Homeschooling memberikan kebebasan kepada setiap keluarga untuk mengurusi pendidikan anak-anak mereka. Karena bebas dan tidak baku, maka ada juga model homeschooling yang mencontoh sekolah formal, atau school-at-home. Namun seringkali bentuk itu tidak efektif dan rumit. Karena sejatinya homeschooling memang berbeda dengan sekolah. Jadi jangan membayangkan homeschooling berarti anak-anak harus belajar secara online. Bukan berarti saya mengharamkan belajar online, tapi hanya menyandarkan pendidikan pada hal tersebut, sehingga menganggap jika tidak melakukan itu berarti anak-anak tidak belajar, adalah sesuatu yang salah.

Untuk itu, pemahaman orang tua tentang belajar harus diperluas, dan keterampilan merawat anak-anak perlu ditingkatkan. Orangtua yang baik adalah orang tua yang belajar. Begitulah seharusnya orang tua punya kesadaran pribadi untuk mengupgrade pemahaman mereka dalam melihat belajar dan pendidikan. Saat ini sudah ada banyak cara yang bisa ditempuh, tinggal ada kemauan.

Memperluas makna belajar berarti kita tidak lagi mengejar target kurikulum. Memperluas makna belajar berarti kita bisa melihat berbagai alternatif kegiatan belajar dan tidak memaksakan diri pada pandangan kaku bahwa belajar adalah mengerjakan mata pelajaran dan mengejar nilai ujian dan rapor.
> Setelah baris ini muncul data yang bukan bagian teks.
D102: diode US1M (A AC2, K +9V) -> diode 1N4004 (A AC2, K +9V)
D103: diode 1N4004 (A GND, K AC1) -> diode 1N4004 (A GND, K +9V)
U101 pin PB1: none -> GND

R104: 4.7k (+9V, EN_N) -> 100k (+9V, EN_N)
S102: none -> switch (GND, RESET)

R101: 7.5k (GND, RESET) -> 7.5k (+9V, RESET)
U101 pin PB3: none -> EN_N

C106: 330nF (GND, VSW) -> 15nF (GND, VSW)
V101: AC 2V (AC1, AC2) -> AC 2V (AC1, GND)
Anak tekun pada sesuatu atau hobi seperti membaca, menggambar, bermain sepeda dan lain-lain, juga merupakan belajar; belajar mengenal diri sendiri (learn to be). Menjawab pertanyaan dan keingintahuan anak dengan serius kemudian membuatnya menjadi project juga merupakan belajar; belajar memahami (learn to know). Anak-anak melakukan hal-hal keseharian seperti memasak, mencuci pakaian, menjahit, memperbaiki mainan yang rusak juga merupakan belajar; belajar keterampilan (learn to do). Anak-anak bermain dengan kawan-kawannya, berinteraksi dengan kakek-nenek, sepupu, keponakan dan bisa mencari solusi atas masalah-masalah sosial yang mereka hadapi juga merupakan belajar; belajar hidup bersama (learn to live together). Pada masa ketika tempat kegiatan hanya di rumah, pilihan kita untuk mencari sumber belajar memang menjadi terbatas. Namun pilihan itu bisa diperluas ketika kita memperluas pemahaman akan makna belajar.